The statue was to memorialize one of Hungary’s most prominent 20th century figures.

Balint Homan was a historian and government official whom admirers call a scholar and statesman. With the blessing and financial help of the Hungarian government, they planned to honor him with a statue in Szekesfehervar, a city west of Budapest.

But Homan was also a Nazi collaborator who supported the deportation of half a million Hungarian Jews during World War II and died in prison in 1951. Opponents condemned plans to honor his memory.

One of them was Mark Weitzman, director of the Task Force Against Hate and Terrorism at the Simon Wiesenthal Center in New York, an international Jewish human rights organization that carries the name of the famous Holocaust survivor and Nazi hunter.

In a speech last week at USF St. Petersburg, Weitzman described how the Wiesenthal Center joined the U.S. State Department, leaders of Congress, diplomats from other countries, and several members of the Hungarian cabinet to persuade the government to scrap the statue in December.

“Even when we didn’t think it was possible, we succeeded” in conveying a message, Weitzman said. “It meant that history should not be tampered with … We may have let it (murderous anti-Semitism) happen before, but we certainly won’t turn a blind eye in the future.”

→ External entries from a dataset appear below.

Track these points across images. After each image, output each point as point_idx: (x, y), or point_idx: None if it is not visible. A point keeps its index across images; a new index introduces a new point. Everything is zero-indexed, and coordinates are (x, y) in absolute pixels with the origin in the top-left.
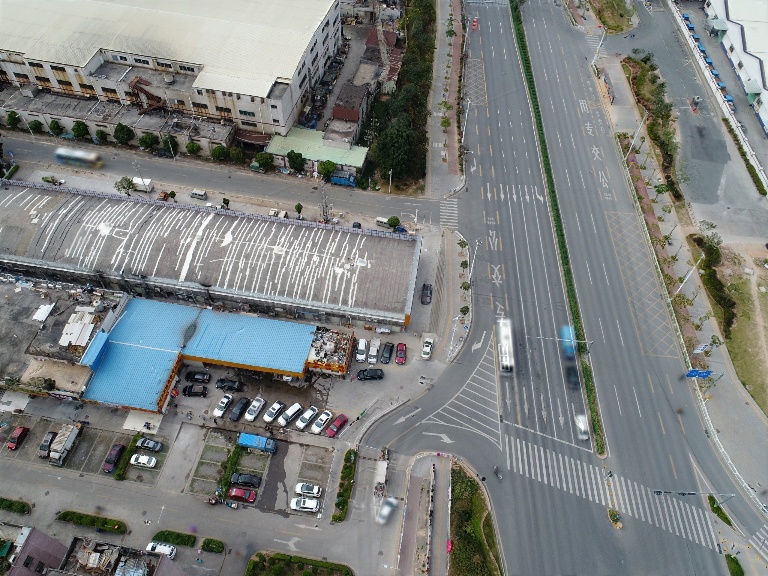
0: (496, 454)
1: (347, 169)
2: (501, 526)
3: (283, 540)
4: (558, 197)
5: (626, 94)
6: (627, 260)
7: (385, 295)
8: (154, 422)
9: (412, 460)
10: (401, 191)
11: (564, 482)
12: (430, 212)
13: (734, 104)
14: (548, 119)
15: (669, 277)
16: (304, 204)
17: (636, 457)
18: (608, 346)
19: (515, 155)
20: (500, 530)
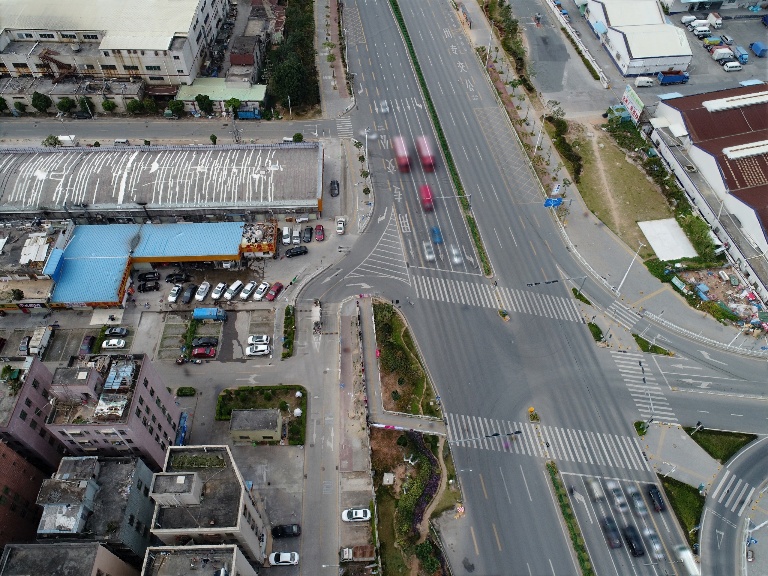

The statue is just the latest sign that anti-Semitism, hatred and anti-government extremism are thriving in the United States and the world, Weitzman told more than 200 people in the University Student Center ballroom.

He offered a broad history of hate groups and how they have evolved – and grown dramatically in number – from the Ku Klux Klan of the 19th century to the Westboro Baptist Church, a small but well-publicized group in Topeka, Kansas, with a website called godhatesfags.com.

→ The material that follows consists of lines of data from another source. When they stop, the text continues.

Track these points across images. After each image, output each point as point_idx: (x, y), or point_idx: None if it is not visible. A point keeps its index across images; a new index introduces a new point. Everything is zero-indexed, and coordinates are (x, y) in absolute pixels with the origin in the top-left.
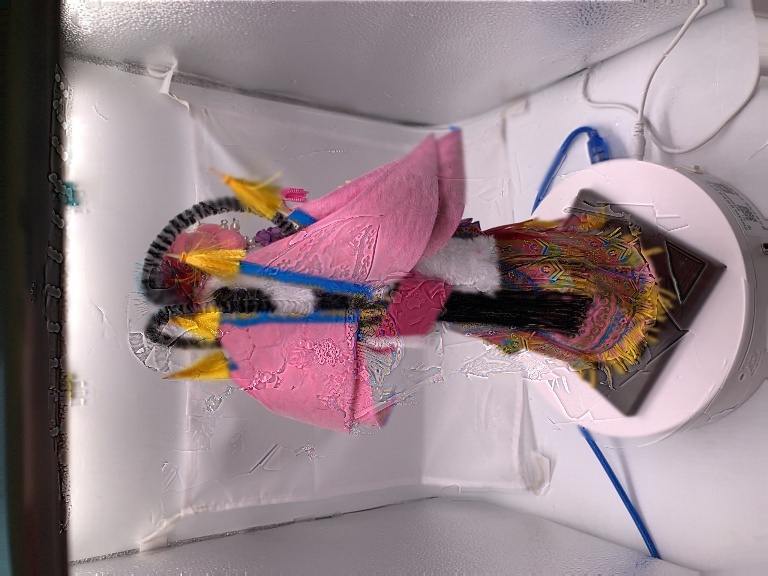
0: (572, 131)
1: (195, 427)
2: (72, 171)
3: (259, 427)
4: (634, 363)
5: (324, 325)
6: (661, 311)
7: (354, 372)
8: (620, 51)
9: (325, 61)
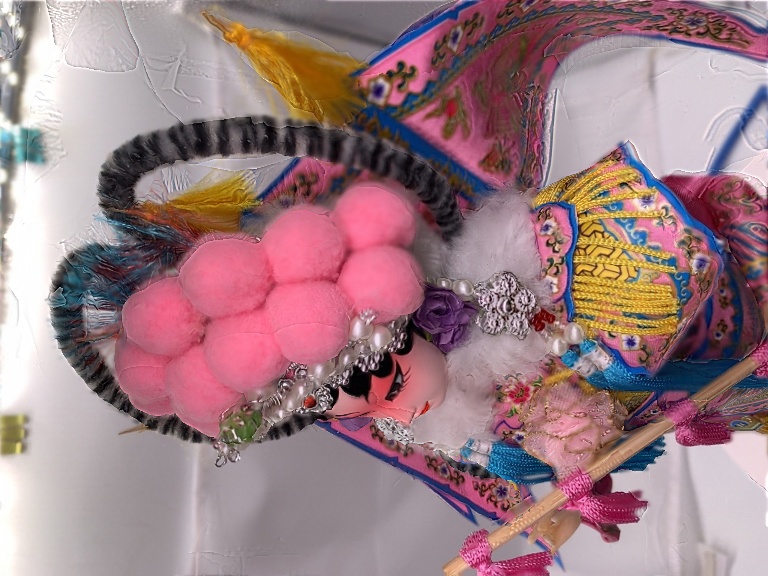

Hate groups, Weitzman said, are using social media to reach and radicalize more and more people, from home-grown terrorists to ISIS, which uses the Internet as a recruiting tool with messages like “Jews: We are coming.”

Americans “tend to think of the people who belong to these (hate) groups as people who couldn’t make it in society,” Weitzman said. “They may have dropped out of school, work menial jobs (and be) embittered and looking for people to blame for their problems.

“But the reality is much worse …. The leadership core, sometimes, of these groups are people who are educated and skillful, and that makes them so much more dangerous.”

According to the FBI, hate groups in America grew from 602 in 2000 to 1,018 in 2011, he said. In FBI statistics released in December 2014, Jews were the biggest target of hate groups, “even more than Muslims, more than any other religious group.”

College campuses are seeing anti-Semitism, too, Weitzman said.

He cited a 2015 online survey of 1,157 Jewish students at 55 campuses. More than half the students who participated reported having experienced or witnessed anti-Semitism in the last year. The research was conducted by the Louis D. Brandeis Center and Trinity College in Hartford, Conn.  

Weitzman’s speech was sponsored by the university honors program and the Florida Holocaust Museum in downtown St. Petersburg. It was part of a lecture series sponsored by Debbie Sembler, a former member of the USFSP Board of Trustees, and her husband, Brent, a developer.

 

Staff writer Devin Rodriguez contributed to this report, which includes information from Reuters News Service and TIME magazine.